Editor: What is the SIGTARP's role with respect to executive compensation?
Girgenti: Kenneth Feinberg, the new executive pay czar, is actually running that piece by presidential appointment. The SIGTARP will have to wait until the guidelines for executive compensation are available. Then the SIGTARP might get involved to the extent that there is noncompliance with their requirements.
Editor: Should institutions beyond those receiving TARP funds be interested in TARP and TARP enforcement?
Young: Absolutely. The more you think about the TARP program and the implications of TARP enforcement, the more you realize the proliferating number of categories of institutions and organizations that have reason to pay attention, beyond the TARP fund recipients themselves. Those that are contemplating the receipt of TARP funds or who might end up with TARP funds whether they are enthusiastic about receiving them or not is one such category. Those thinking about investing in institutions that have received TARP funds have reason to understand how the TARP program works and the risks posed by TARP enforcement. You can expand beyond that to include insurers of those receiving TARP funds. You can think about auditors of the financial statements of those receiving TARP funds. You can even think about counterparties and those doing business with TARP fund recipients. Summing up, the range of those directly and indirectly affected by TARP is circumscribed only by your imagination
Girgenti: In a recent KPMG fraud survey, a key finding was that a third of executives across all industries believe that fraud will rise in their organizations this year. I believe that there is a combination of factors that has resulted in the perception that fraud will increase.
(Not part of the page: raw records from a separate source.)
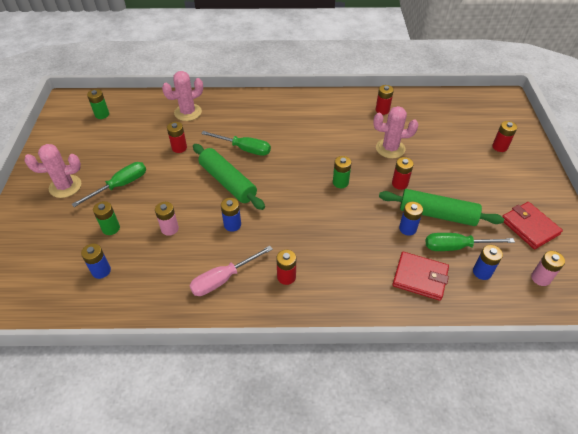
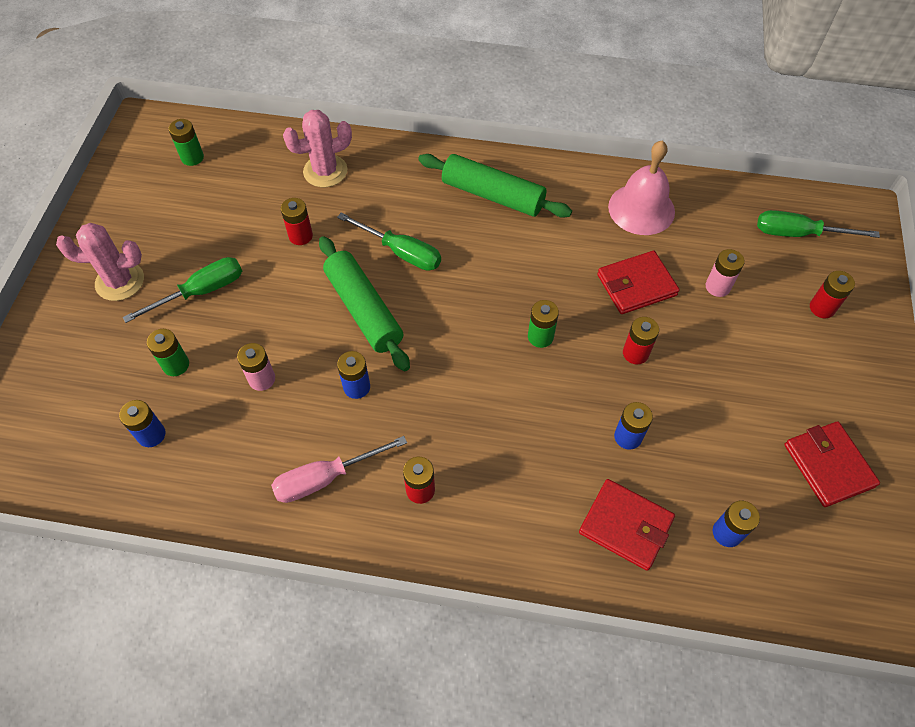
camera: 10 degrees right, 10 degrees up
pink cactus [373,106,418,159] -> red wallet [597,251,680,314]
red battery [376,85,394,115] -> pink bell [608,140,675,235]
green rolling pin [379,189,504,226] -> green rolling pin moved to [418,154,572,218]
green screwdriver [425,233,515,251] -> green screwdriver moved to [757,210,880,238]
pink battery [531,251,565,286] -> pink battery moved to [706,249,745,297]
One factor of course, is the times we're in, and the incredible economic pressures and individual pressures that companies and individual employees and officers are under.
Another factor conducive to fraud is that TARP involves an enormous infusion of money. Whenever you have trillions of dollars being infused into the economy you certainly have the opportunity for fraud.
The third piece, which goes right to the heart of the TARP program and the SIGTARP, is that you have an increased focus in this administration generally, and particularly with respect to TARP funding, on the creation of transparency wherever possible and enforcing accountability for how funds are going to be used.
Put the three together and you really have a toxic brew, if you will, that has gotten the attention of corporate America.